如果做inference,必须调用model.eval()来将dropout和batch normalization层设置为评估模式。不这样做将产生不一致的推断结果。如果希望恢复训练,调用model.train()以确保这些层处于训练模式。
torch.save(modelA.state_dict(), PATH)
modelB = TheModelBClass(*args, **kwargs)
modelB.load_state_dict(torch.load(PATH), strict=False)
在转移学习或训练新的复杂模型时,部分加载模型或加载部分模型是常见方案。利用经过训练的参数,即使只有少数几个可用的参数,也将有助于热启动训练过程,并希望与从头开始训练相比,可以更快地收敛模型。
无论是从缺少部分key的state_dict加载,还是要使用比要加载的模型有更多的key的state_dict加载都行,只需要在load_state_dict()函数中将strict参数设置为False,以忽略不匹配项键。
如果要将参数从一层加载到另一层,但是某些key不匹配,只需更改要加载的state_dict中参数键的名称,以匹配要加载到的模型中的键。

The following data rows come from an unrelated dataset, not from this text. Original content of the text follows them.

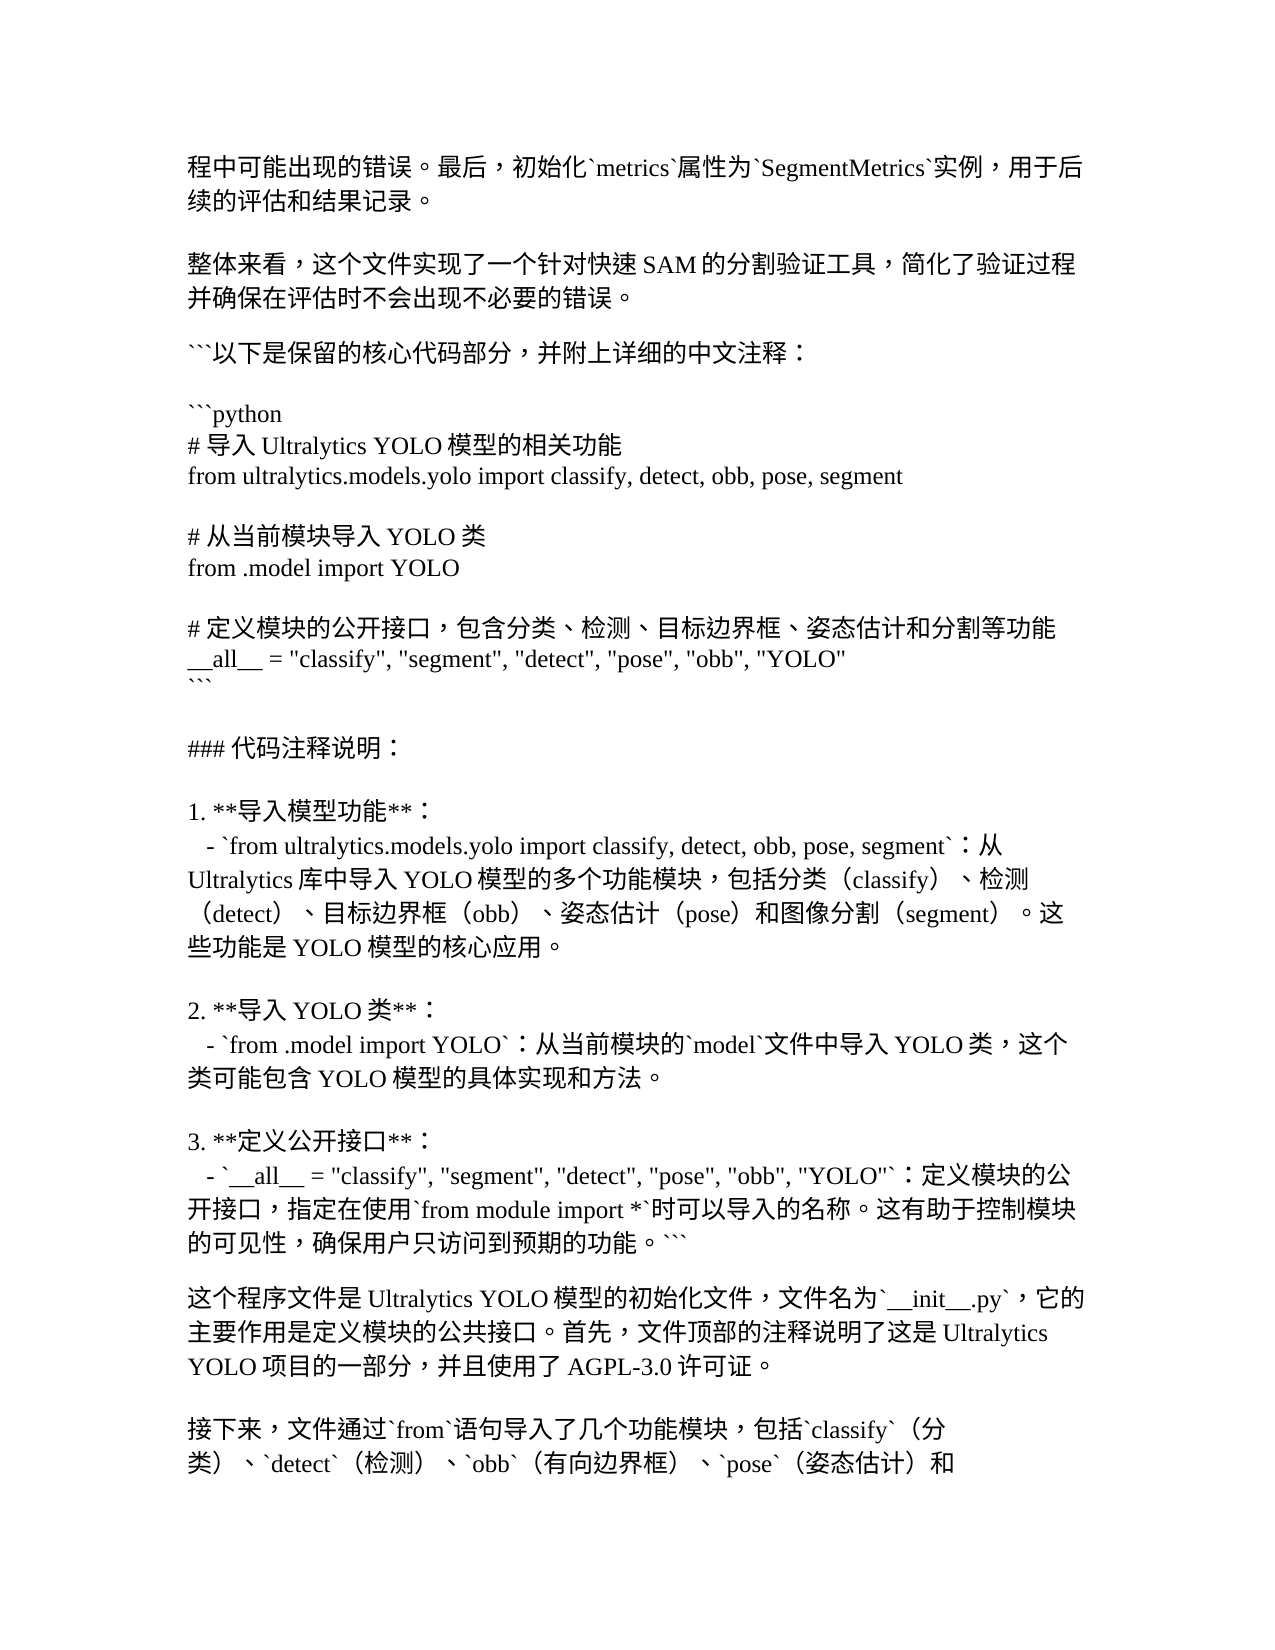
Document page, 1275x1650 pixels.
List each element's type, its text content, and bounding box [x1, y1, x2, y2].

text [187, 150, 1087, 315]
text ```以下是保留的核心代码部分，并附上详细的中文注释： ```python # 导入Ultralytics YOLO模型的相关功能 from ultralytics.models.yolo import classify, detect, obb, pose, segment # 从当前模块导入YOLO类 from .model import YOLO # 定义模块的公开接口，包含分类、检测、目标边界框、姿态估计和分割等功能 __all__ = "classify", "segment", "detect", "pose", "obb", "YOLO" ``` ### 代码注释说明： 1. **导入模型功能**： - `from ultralytics.models.yolo import classify, detect, obb, pose, segment`：从Ultralytics库中导入YOLO模型的多个功能模块，包括分类（classify）、检测（detect）、目标边界框（obb）、姿态估计（pose）和图像分割（segment）。这些功能是YOLO模型的核心应用。 2. **导入YOLO类**： - `from .model import YOLO`：从当前模块的`model`文件中导入YOLO类，这个类可能包含YOLO模型的具体实现和方法。 3. **定义公开接口**： - `__all__ = "classify", "segment", "detect", "pose", "obb", "YOLO"`：定义模块的公开接口，指定在使用`from module import *`时可以导入的名称。这有助于控制模块的可见性，确保用户只访问到预期的功能。``` [187, 336, 1087, 1260]
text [187, 1281, 1087, 1480]
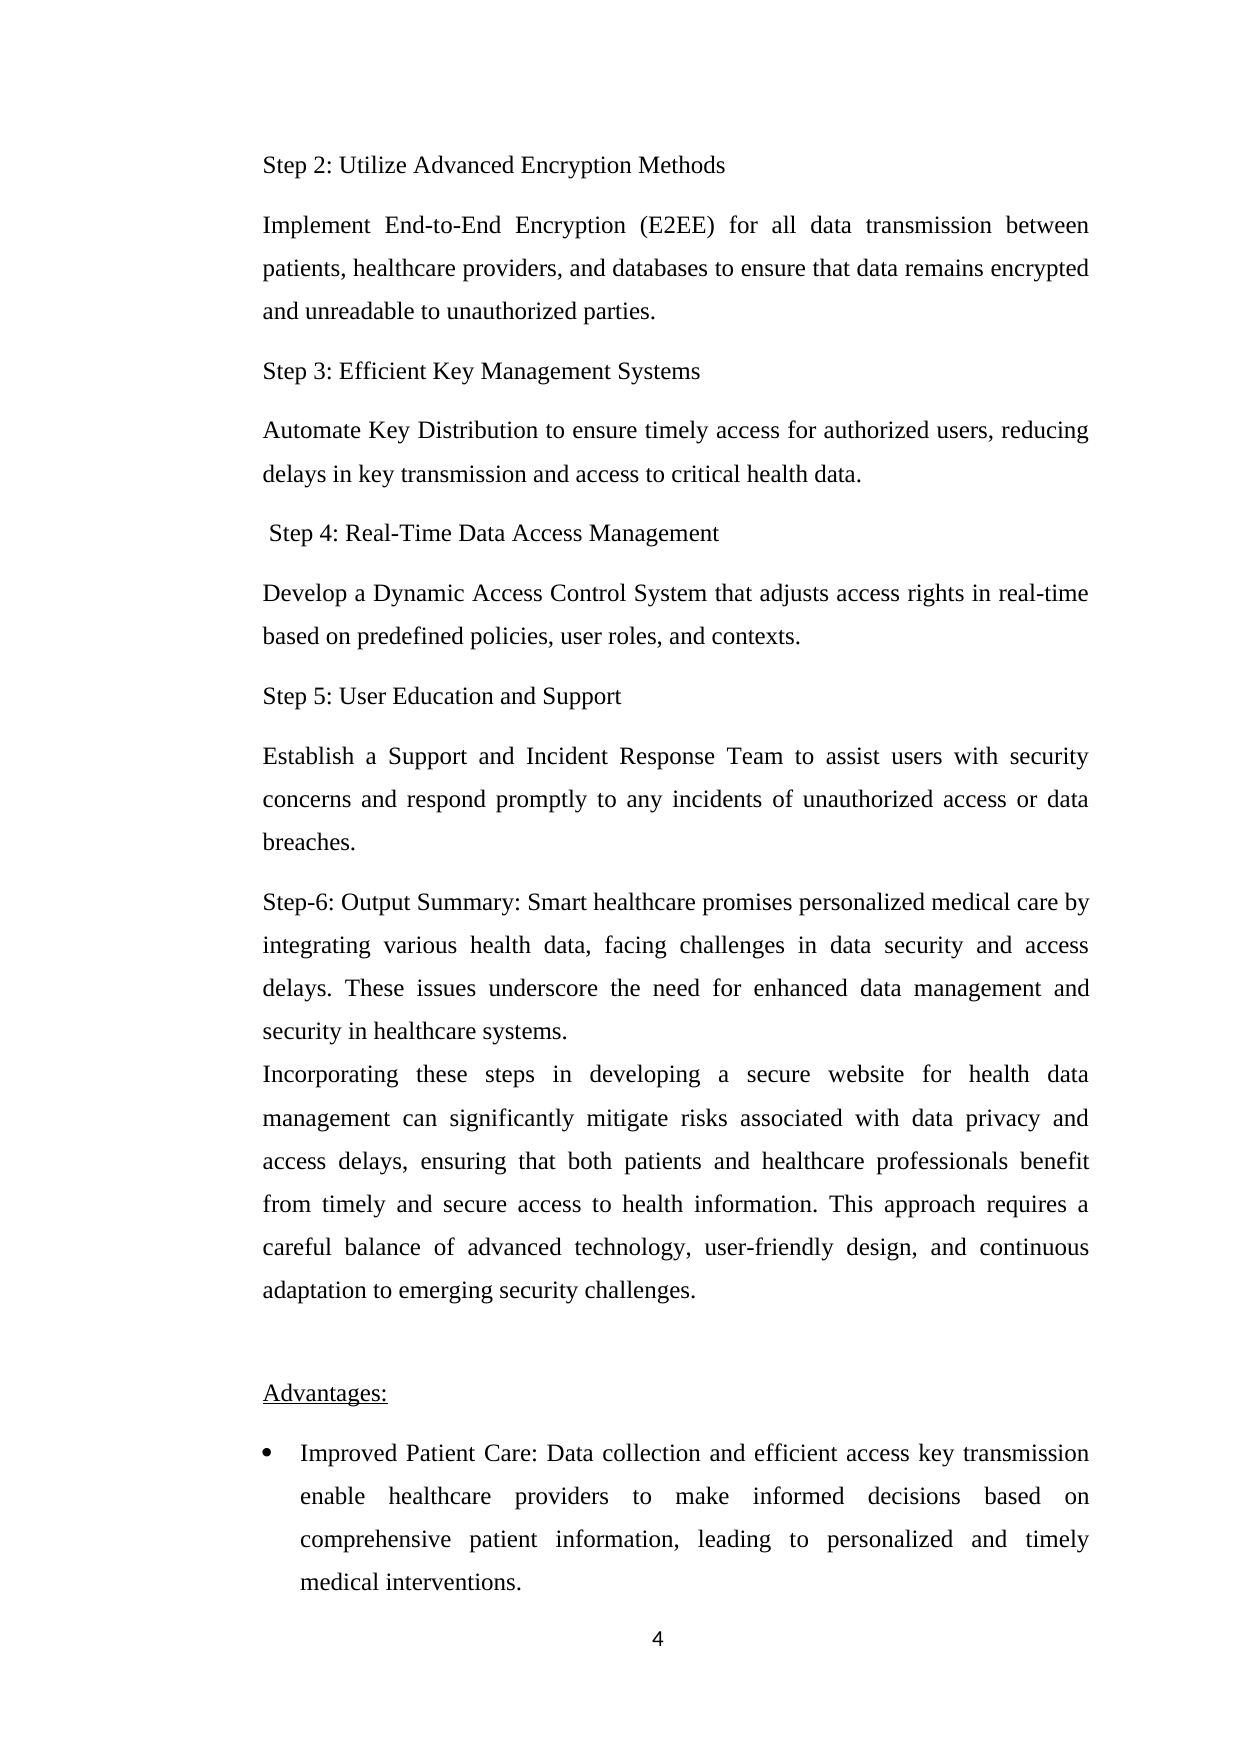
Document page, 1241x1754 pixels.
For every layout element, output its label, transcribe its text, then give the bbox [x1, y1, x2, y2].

torch.save(model.state_dict(), PATH)
device = torch.device('cpu')
model = TheModelClass(*args, **kwargs)
model.load_state_dict(torch.load(PATH, map_location=device))
torch.save(model.state_dict(), PATH)
device = torch.device("cuda")
model = TheModelClass(*args, **kwargs)
model.load_state_dict(torch.load(PATH))
model.to(device)
# Make sure to call input = input.to(device) on any input tensors that you feed to the model
一定要使用.to(torch.device(‘cuda’))将所有输入模型的数据转到GPU上。请注意,调用my_tensor.to(device)会在GPU上返回my_tensor的新副本。它不会覆盖my_tensor。因此,请记住手动覆盖张量:my_tensor = my_tensor.to(torch.device(‘cuda’))。
当然还有CPU上训练GPU来加载的,但这种情况较少,就不放操作了.
内容来自pytorch官网。
要有看官网文档的心,打破畏难情绪,然后回发现看doc真的还挺简单。